Pour mes besoins quotidiens, j’utilise principalement l’eau de pluie : vaisselle, toilettes, cuisine….. Pour la lessive, je triche un peu puisque j’emmène régulièrement mes vêtements chez mon ami qui a une machine. Enora
Cette jeune trentenaire profite également des visites chez ses amis pour « remplir un bidon de 5 litres, en cas d’urgence.

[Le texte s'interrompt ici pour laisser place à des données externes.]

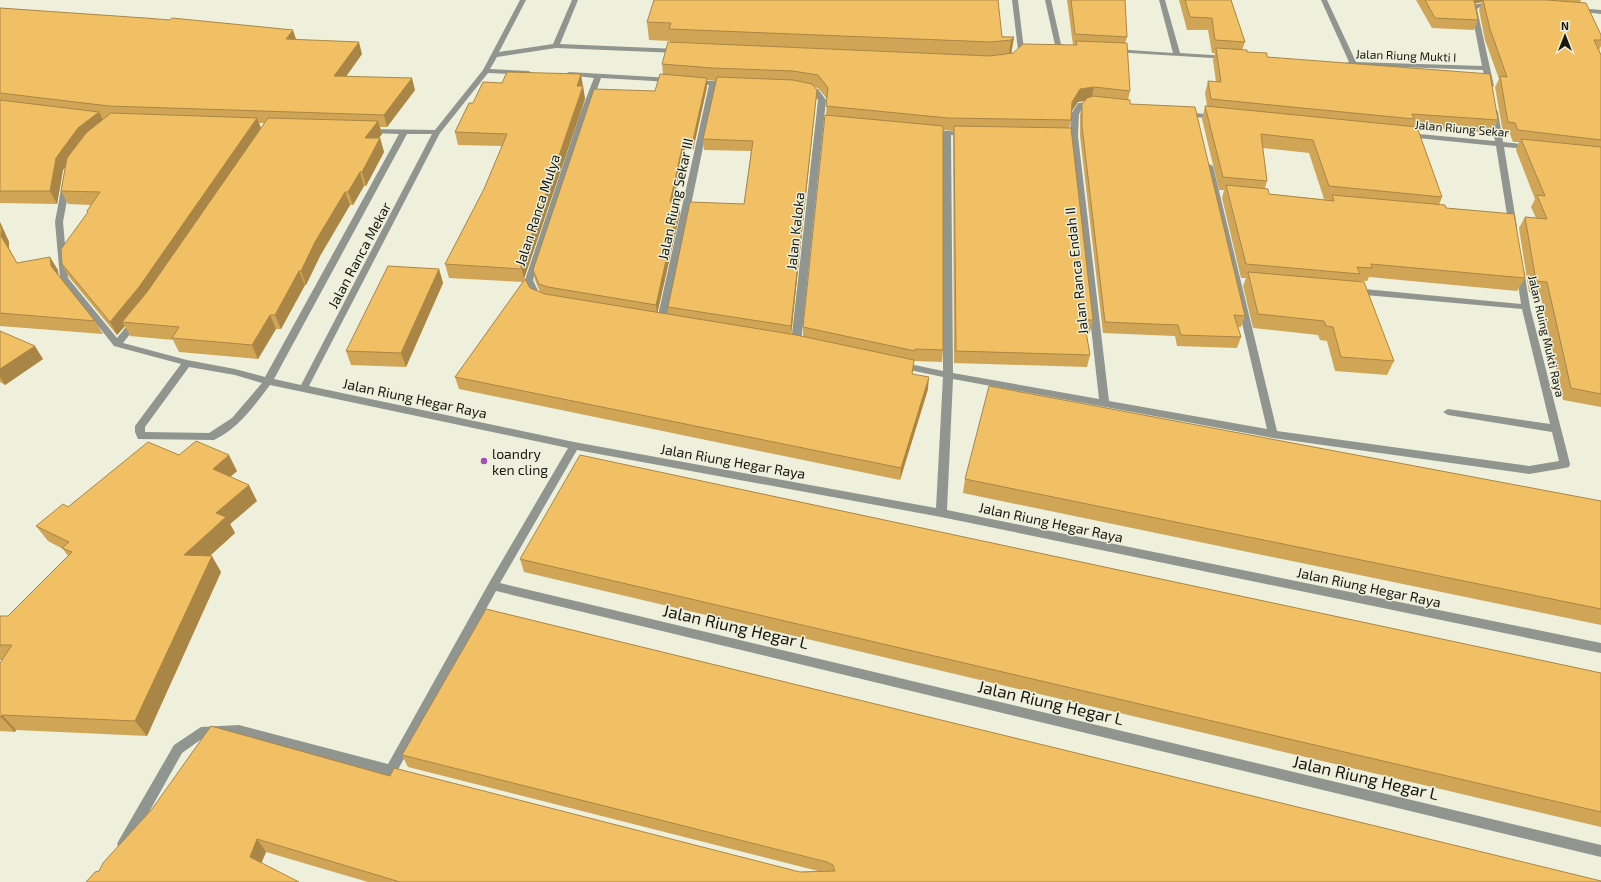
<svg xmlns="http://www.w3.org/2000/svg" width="1601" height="882" font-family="'Exo 2',sans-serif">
<rect width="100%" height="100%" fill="#eef0dc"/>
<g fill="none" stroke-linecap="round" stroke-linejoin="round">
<!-- minor -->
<g fill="#90968f" fill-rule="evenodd">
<path d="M520,0H526L499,52L553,44L572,0H578L560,44L678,49L681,51L678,53L556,48L497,57L490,69L529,71L532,73L529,75L488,73L440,133L309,386L574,442L936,508L943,377L900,368L895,365L900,362L943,371V135L930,134L926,132L930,130L966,132L970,134L966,136L951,135L953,373L1099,399L1070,138H1060L1056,136L1060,134H1070L1071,114L1078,103L1095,102L1099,104L1098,106L1083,107L1079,114L1078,136L1109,401L1267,429L1205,166L1209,164L1213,166L1277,431L1529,466L1559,461L1552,432L1448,415L1443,412L1448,409L1550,424L1522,309L1354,294L1350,291L1354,288L1521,304L1516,270L1520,267L1524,270L1530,307L1570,464L1569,467L1565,468L1529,474L1273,438L953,379L947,510L1601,643V653L941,517L577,450L500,583L1601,845V857L496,591L395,775L391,777L239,735L203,738L182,753L129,848L124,850L119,848L117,844L119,840L174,745L201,727L239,725L388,764L489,583L568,448L270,385C254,406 239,428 214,440L138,439L135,432V426L181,364L114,346L60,278L55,222L62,184L66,182L70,184L63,222L68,278L117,338L133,318L136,317L141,320L123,343L187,360L235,369L265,377L399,134L369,133L365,131L369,129L435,130L483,70ZM407,134H432L301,385L274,379ZM189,367L235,375L262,383L232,418L209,433L145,432V427Z"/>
<polygon points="1012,0 1018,0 1024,50 1017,58 1015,59 1012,57 1018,50"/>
<polygon points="1045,0 1051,0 1061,44 1072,47 1072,49 1055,45"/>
<polygon points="1159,0 1165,0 1180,53 1227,56 1230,58 1229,59 1113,52 1112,51 1115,49 1173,53"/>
<polygon points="1321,0 1327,0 1356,62 1482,66 1471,9 1476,4 1495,2 1495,4 1480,7 1477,9 1494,86 1490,88 1486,86 1483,70 1345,65 1345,63 1349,62"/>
<polygon points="1577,8 1601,10 1601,14 1575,11 1574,10"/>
<polygon points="569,72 671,78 675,80 671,82 601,78 588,114 533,280 540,295 544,299 540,302 533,299 525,280 580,114 594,78 567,75 565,74"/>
<polygon points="695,80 729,82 733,84 729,86 716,85 667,320 662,323 657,320 709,85 693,83 691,82"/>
<polygon points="801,87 818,89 826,100 801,343 796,346 791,343 818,100 813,93 801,91"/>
<polygon points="1491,110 1497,110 1498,112 1503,142 1531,145 1535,147 1531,149 1504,147 1517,227 1513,229 1509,227 1496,146 1408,137 1404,135 1408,133 1495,141 1490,112"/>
<polygon points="1182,112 1216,115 1220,117 1216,119 1185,116 1181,114"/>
</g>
</g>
<!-- wall -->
<g fill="#d0a556" fill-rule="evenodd">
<path d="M1067,0H1113L1127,37L1125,43L1130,91L1128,100L1245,316L1241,327H1237L1241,337L1237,348L1177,346L1175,336L1103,333L1080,136V115L1082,104L1085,100L1078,102L1071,111V120L1069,128L1093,320L1090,332H1086L1090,355L1087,367L954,363L953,138V131L943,130V350L942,362L914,361L912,374L928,389L900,480L459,389L455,377L523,282L449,278L445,264L484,189L502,146L458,145L455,132L473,103L583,86L585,99L524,279V281L530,288L540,292L535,280L533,270L655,91L663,74L662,64L670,42V41L649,40L647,22L1014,37L1011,54L1073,45ZM707,80L716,81L703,139L704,150L751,151L744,204L668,307V314L657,313L680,213L673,202L685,149L693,150L707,87ZM814,87L818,88L827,99L826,115L803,327V337L791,334L816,100L817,90Z"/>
<path d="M1179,0H1231L1245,42L1242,50L1247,52L1498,120L1492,133L1411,126L1442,197L1439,205L1446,208L1525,278L1517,291L1369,277L1367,281H1357V282L1394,361L1387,375L1335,371L1327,341L1320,340L1318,335L1253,328L1243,286L1246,278H1241L1222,198L1224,190H1219L1202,119L1205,106H1207L1205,93L1208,81L1216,82L1213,60L1215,53H1212L1208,30H1187ZM1263,148L1309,153L1324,199L1330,200L1269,194L1265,188L1267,181Z"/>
<polygon points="1416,0 1581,0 1580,3 1601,35 1601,46 1599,50 1601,55 1601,407 1563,400 1540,293 1529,292 1519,228 1525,217 1536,218 1531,207 1535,199 1516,150 1519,142 1513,142 1510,134 1503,133 1495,87 1499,79 1485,40 1479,10 1482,2 1476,3 1475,4 1478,20 1474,30 1432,28"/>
<path d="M0,8L296,40L362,54L346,76L415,90L387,127H380L382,134L379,138H380L384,152L366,186H364L353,205H350L320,256L306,285H305L281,329H276L258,359L179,352L173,340L130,336L125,326L117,335L69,277L62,264L88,213L87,211L91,205L68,204L61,191L65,167L63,170L57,204L0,203ZM259,123H264L261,128Z"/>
<polygon points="0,222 9,242 9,248 17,263 58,270 58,275 95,321 103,334 0,326"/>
<polygon points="439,269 443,283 406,367 351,365 346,351"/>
<polygon points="0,331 43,359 5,385 0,382"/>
<polygon points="179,455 237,471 230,477 257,501 230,524 235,533 210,556 221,572 147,736 16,730 15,732 0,731 0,663 2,660 0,660 0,616 8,616 68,556 63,549 48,541 36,526 68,507"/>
<polygon points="965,479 1601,501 1601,625 963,493"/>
<polygon points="520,559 1601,673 1601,827 524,572"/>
<polygon points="402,755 1601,882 368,882 266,852 261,863 86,882 390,776 800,872 818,871 408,767"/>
</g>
<!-- shaded-wall -->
<g fill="#a98646">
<polygon points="1473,0 1483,0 1482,2 1476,3 1470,8"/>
<polygon points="293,30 297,42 286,39"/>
<polygon points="1014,37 1011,55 1008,59 1011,40"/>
<polygon points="359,42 362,54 338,88 334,76"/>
<polygon points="581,74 585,99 524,279 521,266 577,86"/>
<polygon points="412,78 415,90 387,127 384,115"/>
<polygon points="707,78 707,87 693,150 693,140"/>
<polygon points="1094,87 1091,100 1078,102 1070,114 1072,102 1080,89"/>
<polygon points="817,90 816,100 791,337 791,326"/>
<polygon points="99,112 105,124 84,140 63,170 57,204 50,191 56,158 78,128"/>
<polygon points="257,118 262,131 146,300 122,322 125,326 117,335 110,322"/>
<polygon points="378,121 382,134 369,151 365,138"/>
<polygon points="380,138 384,152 366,186 362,172"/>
<polygon points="684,139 685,149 671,212 670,202"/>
<polygon points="360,172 364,186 353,205 348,192"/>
<polygon points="345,192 350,205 320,256 306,285 301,271 315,242"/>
<polygon points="679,202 680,213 657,315 656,305"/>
<polygon points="0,222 9,242 9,249 1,236"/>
<polygon points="50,257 58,270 59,279 51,266"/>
<polygon points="439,269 443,283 406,367 401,353"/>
<polygon points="299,271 305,285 281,329 275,315"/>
<polygon points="270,315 276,329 258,359 252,345"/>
<polygon points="35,346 43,359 5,385 0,377 0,369"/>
<polygon points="929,377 928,389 900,480 901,468"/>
<polygon points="229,455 237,471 221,485 213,469"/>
<polygon points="249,485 257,501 230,524 235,533 193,571 184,555 216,513"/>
<polygon points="212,556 221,572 147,736 135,721"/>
<polygon points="2,715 16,730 15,732 1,717"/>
<polygon points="257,839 266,852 259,869 250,857"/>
</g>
<!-- building -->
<g fill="#f2c064" stroke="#a98646">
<polygon points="654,0 998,0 1002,37 1014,37 1011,40 991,42 669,29 671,23 647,22"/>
<polygon points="1071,0 1125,0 1127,37 1075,34"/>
<polygon points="1185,0 1231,0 1245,42 1215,40 1212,18 1190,17"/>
<polygon points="1425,0 1474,0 1478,20 1435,18"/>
<polygon points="1483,0 1547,0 1586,3 1601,35 1601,40 1594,40 1601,55 1601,140 1518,130 1515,123 1508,122 1500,76 1507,77 1490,29"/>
<polygon points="0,8 145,18 170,20 172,18 293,30 286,39 359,42 334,76 412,78 384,115 109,106 0,93"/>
<polygon points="1076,41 1127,43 1130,91 1094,87 1080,89 1072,102 1071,120 948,118 826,106 828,88 818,75 793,71 712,68 662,64 668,42 990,56 1013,53 1023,44 1077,45"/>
<polygon points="1216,48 1247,50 1247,52 1267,53 1267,57 1490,74 1498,120 1412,114 1414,119 1211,99 1208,81 1221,82"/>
<polygon points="507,72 581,74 577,86 583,86 521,266 521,269 445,264 484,189 507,134 455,132 469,103 473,103 483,82 502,83"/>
<polygon points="660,74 707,78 693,140 684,139 670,202 679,202 656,305 548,287 539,284 533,270 594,89 655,91"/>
<polygon points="717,77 793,80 812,84 817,90 791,326 668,307 690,202 744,204 753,141 703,139"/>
<polygon points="1093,96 1130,100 1130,104 1195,107 1245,316 1234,315 1241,337 1181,335 1178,325 1105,322 1082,126 1082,104 1087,98"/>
<polygon points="0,100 99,112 78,128 56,158 50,191 0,191"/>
<polygon points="1205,106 1417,127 1442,197 1329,186 1313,140 1261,134 1267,181 1223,177"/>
<polygon points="111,113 257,118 139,287 110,322 62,264 61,249 88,212 87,211 100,192 61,191 67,158 86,133"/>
<polygon points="825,115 943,126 943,350 915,349 915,351 803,327"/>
<polygon points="268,118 378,121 365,138 380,138 362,172 360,172 348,192 345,192 315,242 301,271 299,271 275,315 270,315 252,345 172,338 179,327 122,322 147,292"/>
<polygon points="954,126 1071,128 1093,320 1084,320 1090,355 956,351"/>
<polygon points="1521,139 1601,147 1601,394 1571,388 1547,282 1536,281 1525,217 1547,219 1537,195 1545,196"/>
<polygon points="1226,185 1268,189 1269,194 1334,201 1332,195 1445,205 1446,208 1514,214 1525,278 1371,264 1372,268 1357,267 1360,274 1246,264"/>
<polygon points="0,225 2,229 1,236 17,263 50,257 51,266 95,321 0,313"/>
<polygon points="388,266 439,269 401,353 346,351"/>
<polygon points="1248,272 1364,282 1394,361 1341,357 1333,327 1326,326 1324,321 1258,314"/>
<polygon points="525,279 530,288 545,294 796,335 914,360 912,374 929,377 901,468 455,377"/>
<polygon points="0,331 35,346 0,369"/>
<polygon points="989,386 1601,501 1601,609 965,479"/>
<polygon points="196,441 229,455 213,469 249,485 216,513 226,517 184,555 212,556 135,721 2,715 1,717 0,717 0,663 12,645 0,645 0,616 8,616 72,552 62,548 69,542 36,526 63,504 68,507 148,442 179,455"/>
<polygon points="580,455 1601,673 1601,812 520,559"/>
<polygon points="486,609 1601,881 1601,882 400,882 257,839 250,857 299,882 86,882 95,872 99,871 103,863 152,809 211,726 390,776 394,768 800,872 835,871 833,865 827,862 402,755"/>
</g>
<!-- markers -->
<circle fill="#a14cba" stroke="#eef0dc" stroke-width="1.5" cx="484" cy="461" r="4"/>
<g text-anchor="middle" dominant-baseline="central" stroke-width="3" stroke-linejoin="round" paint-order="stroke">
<!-- far-street labels -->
<g font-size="12" fill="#171710" stroke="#eef0dc">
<text transform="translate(1406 55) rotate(2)">Jalan Riung Mukti I</text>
<text transform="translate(1462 128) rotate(5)">Jalan Riung Sekar</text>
<text transform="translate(1547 336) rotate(77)">Jalan Ruing Mukti Raya</text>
</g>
<!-- street labels -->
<g font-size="14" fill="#171710" stroke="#eef0dc">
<text transform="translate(675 199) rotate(-78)">Jalan Riung Sekar III</text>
<text transform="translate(537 210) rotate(-72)">Jalan Ranca Mulya</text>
<text transform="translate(795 231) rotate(-84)">Jalan Kaloka</text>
<text transform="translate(359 255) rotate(-62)">Jalan Ranca Mekar</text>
<text transform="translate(1076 271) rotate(-96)">Jalan Ranca Endah II</text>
<text transform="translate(415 398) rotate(12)">Jalan Riung Hegar Raya</text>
<text transform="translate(733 461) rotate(10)">Jalan Riung Hegar Raya</text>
<text transform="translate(1051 522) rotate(12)">Jalan Riung Hegar Raya</text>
<text transform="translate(1369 587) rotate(12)">Jalan Riung Hegar Raya</text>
</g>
<!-- poi labels -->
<g font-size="14" fill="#171710" stroke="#eef0dc" text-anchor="start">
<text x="492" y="453">loandry<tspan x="492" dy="16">ken cling</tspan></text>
</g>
<!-- near-street labels -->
<g font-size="17" fill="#171710" stroke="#eef0dc">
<text transform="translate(736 626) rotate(13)">Jalan Riung Hegar L</text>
<text transform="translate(1051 702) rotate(13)">Jalan Riung Hegar L</text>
<text transform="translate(1366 777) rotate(13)">Jalan Riung Hegar L</text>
</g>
</g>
<!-- north arrow -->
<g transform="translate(1565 36)" stroke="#eef0dc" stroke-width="3" paint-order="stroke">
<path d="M0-3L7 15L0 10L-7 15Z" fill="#171710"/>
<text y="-6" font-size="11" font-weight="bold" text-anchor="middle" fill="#171710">N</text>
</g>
</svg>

Pour le jardin, j’utilise l’eau de l’étang ».
Pour les toilettes, elle utilise des toilettes sèches installées près de son chalet, dont elle recycle les résidus en compost.
Environ 80€ de chauffage par an
Côté chauffage, enfin, elle a installé « un petit poêle à pétrole » dans son chalet. « J’aimerais bien le remplacer par un poêle à bois mais je n’y pense pas encore car je n’utilise pas de bois de chauffage sur mon terrain.
Pour ce qui est de la télévision, c’est simple, elle n’en a pas ! « Je lis beaucoup et je fais de la musique », explique Enora, également peintre à ses heures perdues.
Cette façon de vivre minimaliste est celle qui convient le mieux à la jeune femme, à tous les niveaux : elle a fait un vrai choix de vie, mais il s’agit aussi du seul moyen pour elle de se loger dans une maison avec jardin dans une région – à proximité de Nort-sur-Erdre (Loire-Atlantique) – où le prix de l’immobilier et les loyers ont flambé ces dernières années.
La jeune femme accueille sa mère malade dans sa caravane
Elle partage ce bonheur de vivre dans cet écrin de verdure avec ses amis, mais aussi et surtout avec sa mère, qu’elle accueille « environ six mois par an » dans sa caravane, aménagée à l’autre bout de la propriété.
Ma mère est atteinte d’un cancer. Je l’accueille ici par beau temps, pour lui éviter de pourrir seule dans son HLM, au 5ème étage sans ascenseur… Raconte Enora
C’est d’ailleurs l’un des des arguments qui a joué en sa faveur lors du procès qui lui a été intenté le 4 mars dernier devant le tribunal correctionnel de Nantes.
Une nécessité de débattre de l’habitat léger
La jeune femme espère que d’autres personnes dans son cas – des usagers de logements légers – auront la chance de voir leur dossier étudié avec autant de bienveillance.
» Nous sommes souvent stigmatisés. Il existe des gens qui squattent un terrain et font ce qu’ils veulent. Ce n’est pas mon cas. Chaque cas doit être étudié individuellement. Et je trouve aussi triste que souvent il n’y ait pas de place pour la discussion.
Finalement, à titre tout à fait personnel, elle dit aussi espérer obtenir de la municipalité « une poubelle et une boîte aux lettres », comme tout autre citoyen ordinaire.